(Pose estimation data)
----------------------------------------
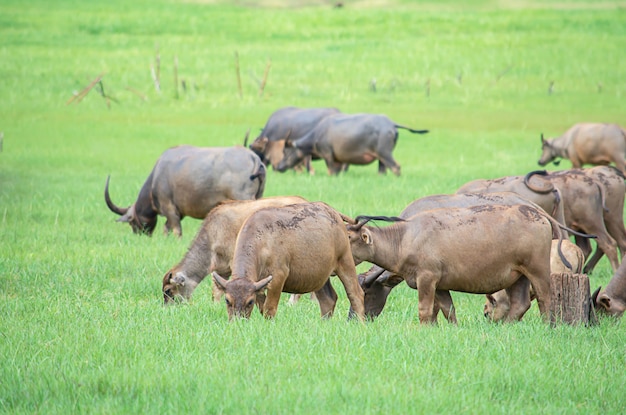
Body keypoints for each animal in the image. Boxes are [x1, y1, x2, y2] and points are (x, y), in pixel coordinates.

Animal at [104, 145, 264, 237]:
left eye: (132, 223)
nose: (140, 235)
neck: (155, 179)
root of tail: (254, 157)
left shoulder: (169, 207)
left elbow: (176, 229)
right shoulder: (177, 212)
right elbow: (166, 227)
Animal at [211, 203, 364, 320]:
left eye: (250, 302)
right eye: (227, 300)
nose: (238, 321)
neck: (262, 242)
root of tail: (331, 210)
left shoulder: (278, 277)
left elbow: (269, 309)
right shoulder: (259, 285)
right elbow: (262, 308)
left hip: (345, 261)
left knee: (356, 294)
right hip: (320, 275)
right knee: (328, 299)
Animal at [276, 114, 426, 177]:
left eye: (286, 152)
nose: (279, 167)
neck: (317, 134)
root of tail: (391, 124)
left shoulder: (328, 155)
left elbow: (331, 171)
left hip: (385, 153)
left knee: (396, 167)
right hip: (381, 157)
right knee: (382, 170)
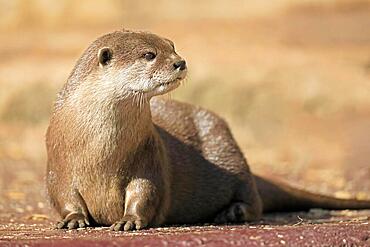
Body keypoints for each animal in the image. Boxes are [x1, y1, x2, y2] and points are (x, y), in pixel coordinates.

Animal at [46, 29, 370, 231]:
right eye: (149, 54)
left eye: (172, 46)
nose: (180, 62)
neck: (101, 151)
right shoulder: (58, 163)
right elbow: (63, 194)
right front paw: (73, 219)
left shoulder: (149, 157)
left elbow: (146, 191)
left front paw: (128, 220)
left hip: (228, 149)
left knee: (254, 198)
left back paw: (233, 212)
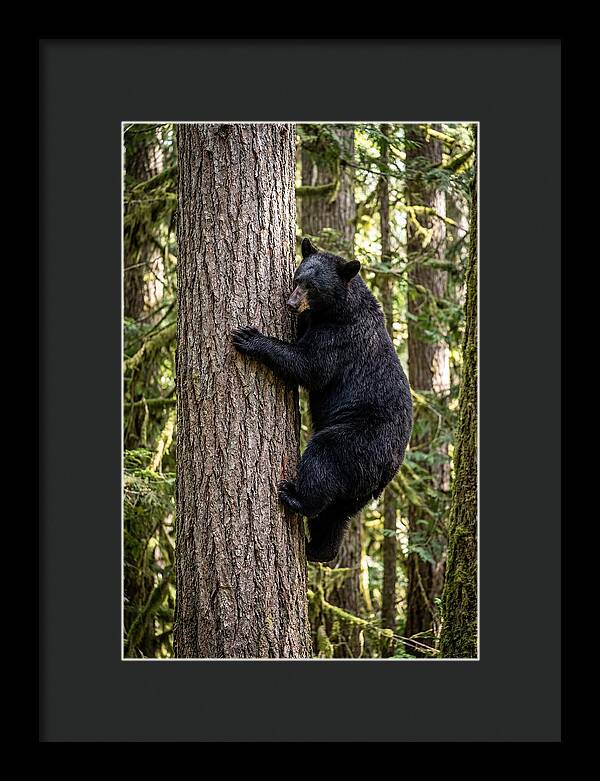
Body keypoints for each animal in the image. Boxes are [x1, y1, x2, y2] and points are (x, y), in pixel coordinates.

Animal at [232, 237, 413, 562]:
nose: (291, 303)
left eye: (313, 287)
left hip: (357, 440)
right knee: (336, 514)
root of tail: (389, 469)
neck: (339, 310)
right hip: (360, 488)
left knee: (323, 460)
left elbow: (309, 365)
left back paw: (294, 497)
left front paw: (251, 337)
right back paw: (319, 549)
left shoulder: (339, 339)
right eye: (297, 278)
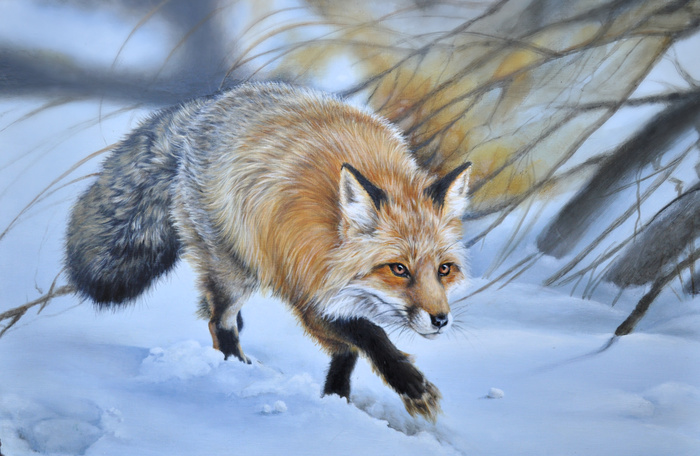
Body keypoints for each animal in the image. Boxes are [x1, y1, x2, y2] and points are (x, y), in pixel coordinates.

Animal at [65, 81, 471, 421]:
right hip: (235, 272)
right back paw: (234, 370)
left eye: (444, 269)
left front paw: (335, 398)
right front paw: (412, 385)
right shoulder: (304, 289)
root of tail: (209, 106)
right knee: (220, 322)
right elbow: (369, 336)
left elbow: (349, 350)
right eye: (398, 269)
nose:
----------------------------------------
*Exercise instructions*
The response must repeat all the lines above exactly and include no pictures.

*Answer for this exercise*
Body keypoints for each animal in the image. Boxes are [x1, y1, x2, y2] and points are (x, y), in pixel coordinates.

Animal at [104, 145, 264, 237]:
left eye: (132, 223)
nose: (140, 235)
neck: (155, 179)
root of tail: (254, 157)
left shoulder: (169, 207)
left elbow: (176, 229)
right shoulder: (177, 212)
right elbow: (166, 227)
Animal at [211, 203, 364, 320]:
left eye: (250, 302)
right eye: (227, 300)
nose: (238, 321)
neck: (262, 242)
root of tail: (331, 210)
left shoulder: (278, 277)
left elbow: (269, 309)
right shoulder: (259, 285)
right elbow: (262, 308)
left hip: (345, 261)
left knee: (356, 294)
right hip: (320, 275)
right knee: (328, 299)
Animal at [276, 114, 426, 177]:
left eye: (286, 152)
nose: (279, 167)
neck: (317, 134)
root of tail: (391, 124)
left shoulder: (328, 155)
left elbow: (331, 171)
left hip: (385, 153)
left knee: (396, 167)
right hip: (381, 157)
right knee: (382, 170)
Body keypoints for each animal in the image. Boxes are [x1, y1, x2, y2] and points are (x, y), in pixel coordinates.

Animal at [46, 29, 370, 231]:
right eye: (149, 54)
left eye: (172, 46)
nose: (180, 62)
neck: (101, 151)
right shoulder: (58, 163)
right elbow: (63, 194)
right front paw: (73, 219)
left shoulder: (149, 157)
left elbow: (146, 191)
left front paw: (128, 220)
left hip: (228, 149)
left knee: (254, 198)
left back paw: (233, 212)
Body keypoints for each animal in the image. Boxes are [x1, y1, x2, y2] and points are (x, y), in pixel coordinates.

Animal at [232, 237, 413, 562]:
nose: (291, 303)
left eye: (313, 287)
left hip: (357, 440)
right knee: (336, 514)
root of tail: (389, 469)
neck: (339, 310)
right hip: (360, 488)
left knee: (323, 460)
left elbow: (309, 365)
left back paw: (294, 497)
left front paw: (251, 337)
right back paw: (319, 549)
left shoulder: (339, 339)
right eye: (297, 278)
Body keypoints for each animal in the image. Boxes are [x1, y1, x2, y2] and points are (x, y), in pixel coordinates.

Animal at [65, 81, 471, 421]:
right hip: (235, 272)
right back paw: (234, 370)
left eye: (444, 269)
left front paw: (335, 398)
right front paw: (412, 385)
right shoulder: (304, 289)
root of tail: (209, 106)
right knee: (220, 322)
right elbow: (369, 336)
left elbow: (349, 350)
right eye: (398, 269)
nose:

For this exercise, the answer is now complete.